Z opinii prawnej sporządzonej na zlecenie Fundacji Rozwoju Obrotu Bezgotówkowego wynika, że dla nowych umów zawartych po 1 stycznia 2014 czyli np. przy rozwiązaniu umowy oraz podpisaniu analogicznej nawet z tym samym agentem rozliczeniowym powinna obowiązywać 0,5 proc. stawka interchange (główny składnik opłaty jaką ponoszą punkty usługowo - handlowe za przyjmowanie płatności kartą).
To oznacza inne niż powszechne podejście do uchwalonej w ubiegłym roku ustawy obniżającej interchange, bo uczestnicy rynku interpretowali 6 miesięczny okres przejściowy w taki sposób, że spadek interchange musi nastąpić dopiero w połowie 2014 roku.

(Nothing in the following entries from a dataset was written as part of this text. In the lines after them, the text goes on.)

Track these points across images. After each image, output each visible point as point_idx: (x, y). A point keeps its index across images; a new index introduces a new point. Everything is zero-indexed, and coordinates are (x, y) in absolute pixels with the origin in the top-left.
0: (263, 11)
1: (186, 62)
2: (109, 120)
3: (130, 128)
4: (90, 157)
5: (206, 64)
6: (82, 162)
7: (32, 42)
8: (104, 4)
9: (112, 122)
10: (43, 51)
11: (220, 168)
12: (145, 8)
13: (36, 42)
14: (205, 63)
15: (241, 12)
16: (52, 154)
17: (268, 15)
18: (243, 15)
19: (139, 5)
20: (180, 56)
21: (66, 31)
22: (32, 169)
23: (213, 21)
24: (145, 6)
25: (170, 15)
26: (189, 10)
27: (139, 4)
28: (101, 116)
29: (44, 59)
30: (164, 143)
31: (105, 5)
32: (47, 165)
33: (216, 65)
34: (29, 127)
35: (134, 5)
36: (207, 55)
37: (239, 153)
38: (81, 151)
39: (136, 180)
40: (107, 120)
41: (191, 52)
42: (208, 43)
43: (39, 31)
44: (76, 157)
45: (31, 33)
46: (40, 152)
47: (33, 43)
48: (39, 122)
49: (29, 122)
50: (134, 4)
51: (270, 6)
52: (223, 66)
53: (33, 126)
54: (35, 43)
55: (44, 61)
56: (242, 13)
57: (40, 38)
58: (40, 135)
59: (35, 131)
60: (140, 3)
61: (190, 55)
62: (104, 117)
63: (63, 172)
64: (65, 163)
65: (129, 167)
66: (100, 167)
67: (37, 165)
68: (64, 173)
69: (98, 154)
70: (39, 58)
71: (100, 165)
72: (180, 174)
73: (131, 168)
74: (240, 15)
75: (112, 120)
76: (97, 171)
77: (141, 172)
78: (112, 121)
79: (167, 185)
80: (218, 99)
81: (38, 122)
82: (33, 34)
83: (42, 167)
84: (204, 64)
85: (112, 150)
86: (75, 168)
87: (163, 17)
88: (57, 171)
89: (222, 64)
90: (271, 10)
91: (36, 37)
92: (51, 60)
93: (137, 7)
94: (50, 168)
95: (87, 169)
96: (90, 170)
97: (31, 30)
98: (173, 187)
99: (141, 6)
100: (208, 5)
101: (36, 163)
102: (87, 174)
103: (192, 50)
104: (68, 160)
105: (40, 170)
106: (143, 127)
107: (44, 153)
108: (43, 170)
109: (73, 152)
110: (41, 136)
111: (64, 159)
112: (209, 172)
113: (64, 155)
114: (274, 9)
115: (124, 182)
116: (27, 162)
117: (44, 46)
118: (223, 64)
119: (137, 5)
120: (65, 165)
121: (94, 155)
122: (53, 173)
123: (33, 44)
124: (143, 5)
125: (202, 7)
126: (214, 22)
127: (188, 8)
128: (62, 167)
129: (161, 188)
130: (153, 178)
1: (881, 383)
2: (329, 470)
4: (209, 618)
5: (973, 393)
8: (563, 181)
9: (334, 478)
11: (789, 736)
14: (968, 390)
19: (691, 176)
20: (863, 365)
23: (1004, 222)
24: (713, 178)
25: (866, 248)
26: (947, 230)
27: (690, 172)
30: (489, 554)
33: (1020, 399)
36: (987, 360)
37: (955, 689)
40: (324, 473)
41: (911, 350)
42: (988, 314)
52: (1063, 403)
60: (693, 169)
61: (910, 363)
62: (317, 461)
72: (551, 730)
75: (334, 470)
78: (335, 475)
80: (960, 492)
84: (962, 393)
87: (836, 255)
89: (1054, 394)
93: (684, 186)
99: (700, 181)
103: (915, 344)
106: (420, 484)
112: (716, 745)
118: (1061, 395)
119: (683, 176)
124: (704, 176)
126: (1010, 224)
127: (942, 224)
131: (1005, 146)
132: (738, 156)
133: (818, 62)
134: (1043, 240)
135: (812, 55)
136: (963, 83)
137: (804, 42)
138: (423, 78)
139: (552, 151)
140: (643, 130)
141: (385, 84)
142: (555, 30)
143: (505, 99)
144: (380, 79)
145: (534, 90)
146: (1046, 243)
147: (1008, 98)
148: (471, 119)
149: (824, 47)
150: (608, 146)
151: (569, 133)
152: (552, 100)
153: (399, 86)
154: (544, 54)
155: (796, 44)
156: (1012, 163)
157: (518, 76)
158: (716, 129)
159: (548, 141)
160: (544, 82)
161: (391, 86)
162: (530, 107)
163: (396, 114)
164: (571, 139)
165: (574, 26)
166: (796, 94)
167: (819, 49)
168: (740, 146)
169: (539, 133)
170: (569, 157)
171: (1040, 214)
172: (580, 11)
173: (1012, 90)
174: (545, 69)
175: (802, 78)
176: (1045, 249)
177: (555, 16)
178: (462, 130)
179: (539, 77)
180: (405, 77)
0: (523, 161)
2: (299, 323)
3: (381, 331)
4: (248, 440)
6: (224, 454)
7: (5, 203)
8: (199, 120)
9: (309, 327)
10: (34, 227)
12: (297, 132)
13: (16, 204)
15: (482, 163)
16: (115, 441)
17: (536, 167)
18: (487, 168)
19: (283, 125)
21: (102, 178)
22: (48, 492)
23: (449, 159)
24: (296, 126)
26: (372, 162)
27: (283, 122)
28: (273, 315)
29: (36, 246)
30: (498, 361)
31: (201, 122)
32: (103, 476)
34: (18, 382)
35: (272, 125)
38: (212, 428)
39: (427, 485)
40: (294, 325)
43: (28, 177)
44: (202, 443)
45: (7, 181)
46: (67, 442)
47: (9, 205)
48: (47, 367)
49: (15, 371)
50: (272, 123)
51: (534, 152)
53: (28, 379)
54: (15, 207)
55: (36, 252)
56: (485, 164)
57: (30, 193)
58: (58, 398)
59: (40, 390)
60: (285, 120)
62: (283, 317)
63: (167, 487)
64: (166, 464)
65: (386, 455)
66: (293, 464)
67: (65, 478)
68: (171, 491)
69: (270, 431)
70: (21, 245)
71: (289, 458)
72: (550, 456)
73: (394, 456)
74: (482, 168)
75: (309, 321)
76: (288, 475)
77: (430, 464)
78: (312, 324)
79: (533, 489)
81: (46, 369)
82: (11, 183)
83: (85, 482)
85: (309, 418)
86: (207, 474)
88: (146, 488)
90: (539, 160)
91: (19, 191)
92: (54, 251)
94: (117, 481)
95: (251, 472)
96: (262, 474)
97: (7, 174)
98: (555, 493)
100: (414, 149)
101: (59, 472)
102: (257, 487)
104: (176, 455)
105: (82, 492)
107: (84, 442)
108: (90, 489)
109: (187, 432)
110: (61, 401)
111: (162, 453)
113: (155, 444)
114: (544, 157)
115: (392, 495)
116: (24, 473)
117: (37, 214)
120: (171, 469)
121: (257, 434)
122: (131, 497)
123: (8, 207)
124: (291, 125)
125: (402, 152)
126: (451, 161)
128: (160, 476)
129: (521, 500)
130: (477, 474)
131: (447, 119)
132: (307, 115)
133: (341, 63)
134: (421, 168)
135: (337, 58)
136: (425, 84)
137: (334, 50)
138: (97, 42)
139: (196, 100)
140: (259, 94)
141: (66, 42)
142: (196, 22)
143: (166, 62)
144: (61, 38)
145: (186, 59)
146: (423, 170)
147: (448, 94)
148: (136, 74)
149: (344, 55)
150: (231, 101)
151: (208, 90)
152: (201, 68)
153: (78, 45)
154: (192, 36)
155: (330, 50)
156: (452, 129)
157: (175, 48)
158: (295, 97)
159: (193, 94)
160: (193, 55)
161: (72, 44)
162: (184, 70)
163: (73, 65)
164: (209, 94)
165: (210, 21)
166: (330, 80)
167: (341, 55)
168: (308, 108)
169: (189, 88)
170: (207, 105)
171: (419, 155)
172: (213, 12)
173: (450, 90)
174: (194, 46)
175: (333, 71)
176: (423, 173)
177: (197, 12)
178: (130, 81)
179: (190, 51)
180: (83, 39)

„.....tym niemniej ratio legis uchwalenia art. 2 ma za zadanie chronić tylko określone prawa nabyte, wynikające z umów już zawartych, i tylko wobec tych podmiotów, którzy prowadzili działalność gospodarczą przed 1 stycznia 2014 r. Tym samym, uwzględniając brzmienie przepisu art. 2 Ustawy Nowelizującej oraz rolę tego przepisu nakierowaną wyłącznie na ochronę praw już nabytych (wykładnia celowościowa i systemowa), należy stwierdzić, że wprowadzony tym przepisem okres przejściowy nie znajdzie zastosowania do umów zawieranych po 1 stycznia 2014 r. przez działających przed 1 stycznia 2014 r. agentów rozliczeniowych, wydawców kart płatniczych oraz organizacji kartowych. Na rzecz powyższej wykładni wskazuje również wyrażony w uzasadnieniu Projektu cel wprowadzenia przepisów przejściowych w stosowaniu do znowelizowanych przepisów Ustawy (cel ten nazwano mianem „ochrona interesów w toku"; por. s. 15 in fine oraz s. 16 uzasadnienia Projektu, druk sejmowy 1214)" – napisano w opinii prawnej.
Interchange jest głównym składnikiem opłaty akceptanta, choć w jej skład wchodzą także inne jak opłaty procesingowe.
- To oznacza, że każdy nowy akceptant, który podpisał umowę w 2014 roku lub podpisze w najbliższych pięciu miesiącach nie powinien otrzymać oferty wyższej niż 0,7 proc. - 0,8 proc. wartości transakcji – mówi Robert Łaniewski, prezes FROB.